Analyse of two porin crystals
(Ph. D. 1997)
Penel S., Pebay-Peyroula E., Timmins P.,
Welte W., Hovers, J.,
Rosenbusch J., Rummel G., Schirmer T.
Summary
Despite the high importance of membrane proteins in biological function, the number of such structures which
have been solved is very small, because of the difficulty in producing good quality crystals.
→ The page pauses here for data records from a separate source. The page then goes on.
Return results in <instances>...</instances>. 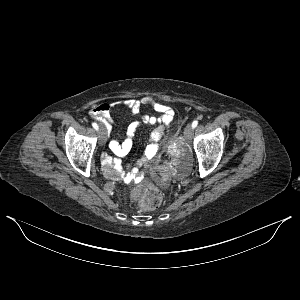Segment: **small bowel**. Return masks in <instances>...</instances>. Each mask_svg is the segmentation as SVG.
I'll return each instance as SVG.
<instances>
[{
    "label": "small bowel",
    "mask_w": 300,
    "mask_h": 300,
    "mask_svg": "<svg viewBox=\"0 0 300 300\" xmlns=\"http://www.w3.org/2000/svg\"><path fill=\"white\" fill-rule=\"evenodd\" d=\"M150 106L158 115H144L140 119L129 124L126 132V137L122 142L112 140L109 143L111 151L118 157L112 158L107 154L102 156L103 171L107 177L113 180H122L124 178L134 180L138 172L136 169H130L123 165L120 158L125 157L133 147L134 136L136 132L145 125H157L152 131L150 142L146 146L144 154L139 160V165L147 166L157 156L159 141L168 132L173 119L174 111L171 107L156 101L151 97H144L142 99H127L115 101L112 103H103L96 106L91 115L98 119L102 124L106 134H108L113 127V119L111 117V110L116 106H122L128 109L132 114H138L142 106ZM175 149V147H173Z\"/></svg>",
    "instance_id": "obj_1"
}]
</instances>
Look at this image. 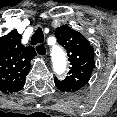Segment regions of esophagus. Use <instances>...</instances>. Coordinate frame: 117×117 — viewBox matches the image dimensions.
Here are the masks:
<instances>
[{"mask_svg":"<svg viewBox=\"0 0 117 117\" xmlns=\"http://www.w3.org/2000/svg\"><path fill=\"white\" fill-rule=\"evenodd\" d=\"M37 46H41V48L39 49V51H37V49H36V52H37V54L40 56V57H46L47 56V48H46V46L45 45H43V44H38ZM36 46V47H37Z\"/></svg>","mask_w":117,"mask_h":117,"instance_id":"esophagus-1","label":"esophagus"}]
</instances>
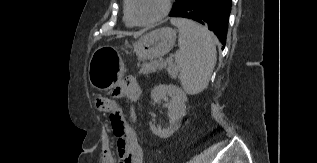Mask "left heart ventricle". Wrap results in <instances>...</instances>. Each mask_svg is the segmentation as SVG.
Returning <instances> with one entry per match:
<instances>
[{"instance_id": "obj_1", "label": "left heart ventricle", "mask_w": 317, "mask_h": 163, "mask_svg": "<svg viewBox=\"0 0 317 163\" xmlns=\"http://www.w3.org/2000/svg\"><path fill=\"white\" fill-rule=\"evenodd\" d=\"M164 0H132V12L140 21L150 20L159 15Z\"/></svg>"}]
</instances>
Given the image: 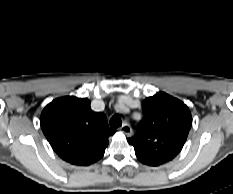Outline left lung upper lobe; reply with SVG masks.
<instances>
[{
  "instance_id": "left-lung-upper-lobe-1",
  "label": "left lung upper lobe",
  "mask_w": 233,
  "mask_h": 194,
  "mask_svg": "<svg viewBox=\"0 0 233 194\" xmlns=\"http://www.w3.org/2000/svg\"><path fill=\"white\" fill-rule=\"evenodd\" d=\"M142 111L136 134L127 141L142 163L157 166L171 161L181 151L192 125L188 107L158 92L142 102Z\"/></svg>"
}]
</instances>
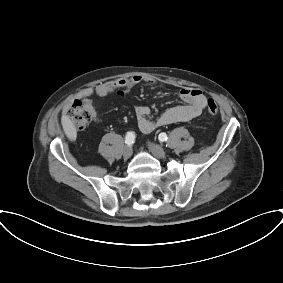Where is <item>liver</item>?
<instances>
[{"label": "liver", "mask_w": 283, "mask_h": 283, "mask_svg": "<svg viewBox=\"0 0 283 283\" xmlns=\"http://www.w3.org/2000/svg\"><path fill=\"white\" fill-rule=\"evenodd\" d=\"M61 123L66 136L70 140H75L77 136V131L73 122L69 119V117L66 115H62Z\"/></svg>", "instance_id": "6515ba94"}]
</instances>
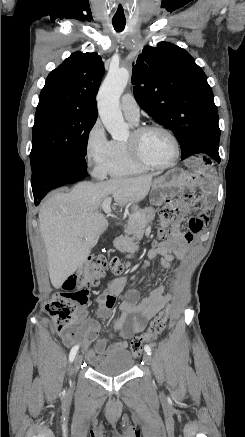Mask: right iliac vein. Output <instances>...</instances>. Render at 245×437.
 <instances>
[{
  "instance_id": "right-iliac-vein-1",
  "label": "right iliac vein",
  "mask_w": 245,
  "mask_h": 437,
  "mask_svg": "<svg viewBox=\"0 0 245 437\" xmlns=\"http://www.w3.org/2000/svg\"><path fill=\"white\" fill-rule=\"evenodd\" d=\"M80 363H81V358H80L79 355H77L75 357V359H74V362H73V372H74V374L78 371Z\"/></svg>"
}]
</instances>
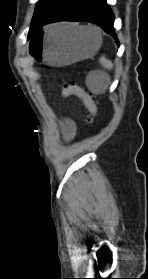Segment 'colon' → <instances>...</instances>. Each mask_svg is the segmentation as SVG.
<instances>
[{
  "mask_svg": "<svg viewBox=\"0 0 148 279\" xmlns=\"http://www.w3.org/2000/svg\"><path fill=\"white\" fill-rule=\"evenodd\" d=\"M62 94L64 96L74 95L78 97L87 107L89 115L87 116V121L92 123L98 115V103L90 92H88L79 83H65L62 86Z\"/></svg>",
  "mask_w": 148,
  "mask_h": 279,
  "instance_id": "5ec220e1",
  "label": "colon"
}]
</instances>
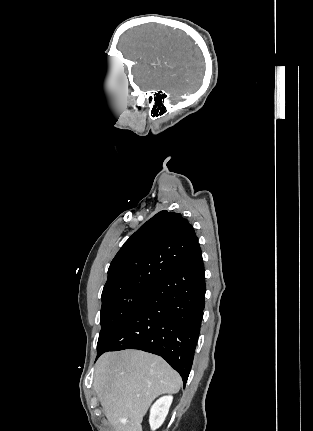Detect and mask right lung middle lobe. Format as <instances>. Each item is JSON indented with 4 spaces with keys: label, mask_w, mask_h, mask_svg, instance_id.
Segmentation results:
<instances>
[{
    "label": "right lung middle lobe",
    "mask_w": 313,
    "mask_h": 431,
    "mask_svg": "<svg viewBox=\"0 0 313 431\" xmlns=\"http://www.w3.org/2000/svg\"><path fill=\"white\" fill-rule=\"evenodd\" d=\"M155 287L124 290L102 296L101 331L97 351Z\"/></svg>",
    "instance_id": "right-lung-middle-lobe-1"
}]
</instances>
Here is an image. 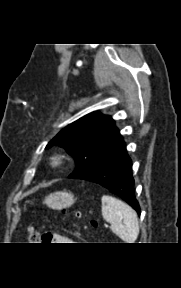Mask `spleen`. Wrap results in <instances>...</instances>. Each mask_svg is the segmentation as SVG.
<instances>
[{"mask_svg": "<svg viewBox=\"0 0 181 288\" xmlns=\"http://www.w3.org/2000/svg\"><path fill=\"white\" fill-rule=\"evenodd\" d=\"M102 216L111 224V230L126 243H134L139 234L135 211L126 203L109 195H103Z\"/></svg>", "mask_w": 181, "mask_h": 288, "instance_id": "obj_1", "label": "spleen"}]
</instances>
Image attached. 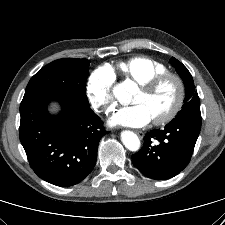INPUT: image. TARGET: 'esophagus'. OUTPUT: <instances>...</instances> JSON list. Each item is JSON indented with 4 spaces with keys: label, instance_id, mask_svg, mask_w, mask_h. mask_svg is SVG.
Here are the masks:
<instances>
[{
    "label": "esophagus",
    "instance_id": "34e87169",
    "mask_svg": "<svg viewBox=\"0 0 225 225\" xmlns=\"http://www.w3.org/2000/svg\"><path fill=\"white\" fill-rule=\"evenodd\" d=\"M136 134L138 135V137L140 139H142L144 137V133L142 131H140V130H136Z\"/></svg>",
    "mask_w": 225,
    "mask_h": 225
}]
</instances>
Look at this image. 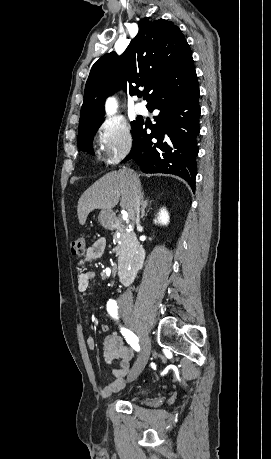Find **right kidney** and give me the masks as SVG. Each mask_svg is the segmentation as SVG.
Instances as JSON below:
<instances>
[{
    "label": "right kidney",
    "instance_id": "ca27d5eb",
    "mask_svg": "<svg viewBox=\"0 0 271 459\" xmlns=\"http://www.w3.org/2000/svg\"><path fill=\"white\" fill-rule=\"evenodd\" d=\"M169 214L165 208H162L158 214L157 220H154V224H162V226H167L169 222Z\"/></svg>",
    "mask_w": 271,
    "mask_h": 459
}]
</instances>
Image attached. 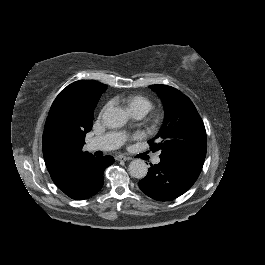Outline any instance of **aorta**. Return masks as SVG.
Returning a JSON list of instances; mask_svg holds the SVG:
<instances>
[{"mask_svg": "<svg viewBox=\"0 0 265 265\" xmlns=\"http://www.w3.org/2000/svg\"><path fill=\"white\" fill-rule=\"evenodd\" d=\"M103 122L110 128H119L128 122L126 112L122 108H109L103 115ZM147 164L142 159H134L129 164L132 177L143 178L147 174Z\"/></svg>", "mask_w": 265, "mask_h": 265, "instance_id": "762f6f07", "label": "aorta"}]
</instances>
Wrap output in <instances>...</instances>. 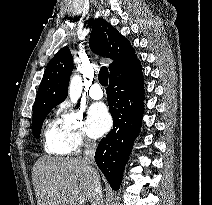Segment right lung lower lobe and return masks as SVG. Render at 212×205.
<instances>
[{
	"mask_svg": "<svg viewBox=\"0 0 212 205\" xmlns=\"http://www.w3.org/2000/svg\"><path fill=\"white\" fill-rule=\"evenodd\" d=\"M107 99L114 126L99 142L95 161L112 189L117 190L144 111V79L137 58L110 75Z\"/></svg>",
	"mask_w": 212,
	"mask_h": 205,
	"instance_id": "obj_1",
	"label": "right lung lower lobe"
}]
</instances>
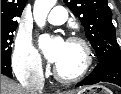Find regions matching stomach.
<instances>
[{"instance_id":"stomach-1","label":"stomach","mask_w":121,"mask_h":94,"mask_svg":"<svg viewBox=\"0 0 121 94\" xmlns=\"http://www.w3.org/2000/svg\"><path fill=\"white\" fill-rule=\"evenodd\" d=\"M77 94H113V93L102 85H94L79 91Z\"/></svg>"}]
</instances>
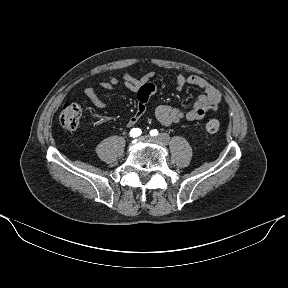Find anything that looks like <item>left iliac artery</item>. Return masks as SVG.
I'll return each instance as SVG.
<instances>
[{"instance_id": "44dca946", "label": "left iliac artery", "mask_w": 288, "mask_h": 288, "mask_svg": "<svg viewBox=\"0 0 288 288\" xmlns=\"http://www.w3.org/2000/svg\"><path fill=\"white\" fill-rule=\"evenodd\" d=\"M157 132V130L156 129H152L151 131H150V135L151 136H155V133Z\"/></svg>"}]
</instances>
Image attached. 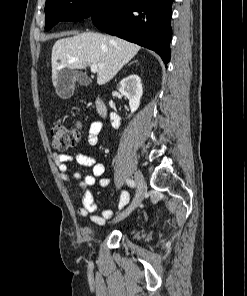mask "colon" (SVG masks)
Returning <instances> with one entry per match:
<instances>
[{"label": "colon", "instance_id": "1", "mask_svg": "<svg viewBox=\"0 0 247 296\" xmlns=\"http://www.w3.org/2000/svg\"><path fill=\"white\" fill-rule=\"evenodd\" d=\"M53 149L57 152L74 147L80 138L78 126H68L63 122H57L51 127Z\"/></svg>", "mask_w": 247, "mask_h": 296}]
</instances>
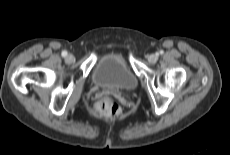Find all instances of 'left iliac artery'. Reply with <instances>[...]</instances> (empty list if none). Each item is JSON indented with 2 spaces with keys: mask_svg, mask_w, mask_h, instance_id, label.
Returning <instances> with one entry per match:
<instances>
[{
  "mask_svg": "<svg viewBox=\"0 0 230 155\" xmlns=\"http://www.w3.org/2000/svg\"><path fill=\"white\" fill-rule=\"evenodd\" d=\"M159 54H163V51L161 50V51L159 52Z\"/></svg>",
  "mask_w": 230,
  "mask_h": 155,
  "instance_id": "obj_1",
  "label": "left iliac artery"
}]
</instances>
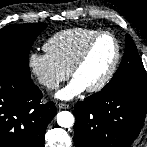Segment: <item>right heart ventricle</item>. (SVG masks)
<instances>
[{
	"instance_id": "e07e8e85",
	"label": "right heart ventricle",
	"mask_w": 147,
	"mask_h": 147,
	"mask_svg": "<svg viewBox=\"0 0 147 147\" xmlns=\"http://www.w3.org/2000/svg\"><path fill=\"white\" fill-rule=\"evenodd\" d=\"M98 32L91 28H70L52 35L45 43L44 50L63 68H70L84 44Z\"/></svg>"
}]
</instances>
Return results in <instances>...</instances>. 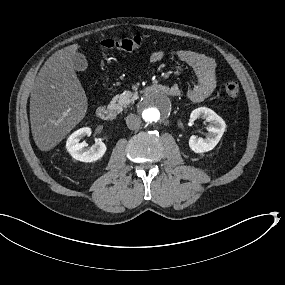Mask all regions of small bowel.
Returning a JSON list of instances; mask_svg holds the SVG:
<instances>
[{
	"label": "small bowel",
	"mask_w": 285,
	"mask_h": 285,
	"mask_svg": "<svg viewBox=\"0 0 285 285\" xmlns=\"http://www.w3.org/2000/svg\"><path fill=\"white\" fill-rule=\"evenodd\" d=\"M165 56L163 50H156L150 55V61L159 63ZM175 57L188 65L196 77V83L187 91V97L193 102L207 99L217 86L215 60L202 52L187 49L176 51ZM171 88L175 91V96L182 93L178 84H173Z\"/></svg>",
	"instance_id": "obj_1"
}]
</instances>
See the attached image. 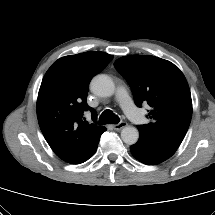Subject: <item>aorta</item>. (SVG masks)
Here are the masks:
<instances>
[{
    "mask_svg": "<svg viewBox=\"0 0 215 215\" xmlns=\"http://www.w3.org/2000/svg\"><path fill=\"white\" fill-rule=\"evenodd\" d=\"M90 89L97 96L110 97L115 92V84L109 76L99 74L92 79ZM121 138L124 143L133 145L138 141L139 131L136 127L125 126L121 131Z\"/></svg>",
    "mask_w": 215,
    "mask_h": 215,
    "instance_id": "obj_1",
    "label": "aorta"
}]
</instances>
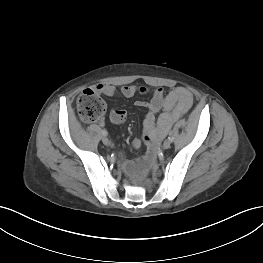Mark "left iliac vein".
<instances>
[{"mask_svg":"<svg viewBox=\"0 0 263 263\" xmlns=\"http://www.w3.org/2000/svg\"><path fill=\"white\" fill-rule=\"evenodd\" d=\"M171 146V141L170 140H165L163 143V149H169Z\"/></svg>","mask_w":263,"mask_h":263,"instance_id":"4c4485c4","label":"left iliac vein"}]
</instances>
The detergent in
which the protein has to be partially solubilised plays a crucial role particularly as it protects the hydrophobic
transmembrane surface of the protein during the extraction of the protein from the membrane.
A knowledge of the structure of detergents in protein crystals can yield a better understanding of the
interactions between protein and membrane, the detergent playing the same role as the membrane, and of the
effect of the detergent in the crystallization process. Using low resolution neutron crystallography (DB21
diffractometer, Institut Laue-Langevin, Grenoble France) combined with contrast variation, a well adapted
technique for this study of disordered structures, the structure of detergents in two membrane protein crystals, an
E. coli porin (P321 crystal) and a Rhodobacter capsulatus porin (R3 crystal), have been solved.
In both studies, the detergent forms micellar structures around the transmembrane surface of the protein, the
micellar borders are limited by specific interactions with aromatic amino acids forming two rings playing a role
in stabilizing the protein in the membrane. Theses studies show that the dimensions of the hydrophobic and
hydrophilic moieties of the detergent is a determinant factor in order to favour protein-protein contacts during the
nucleation and the crystal growth.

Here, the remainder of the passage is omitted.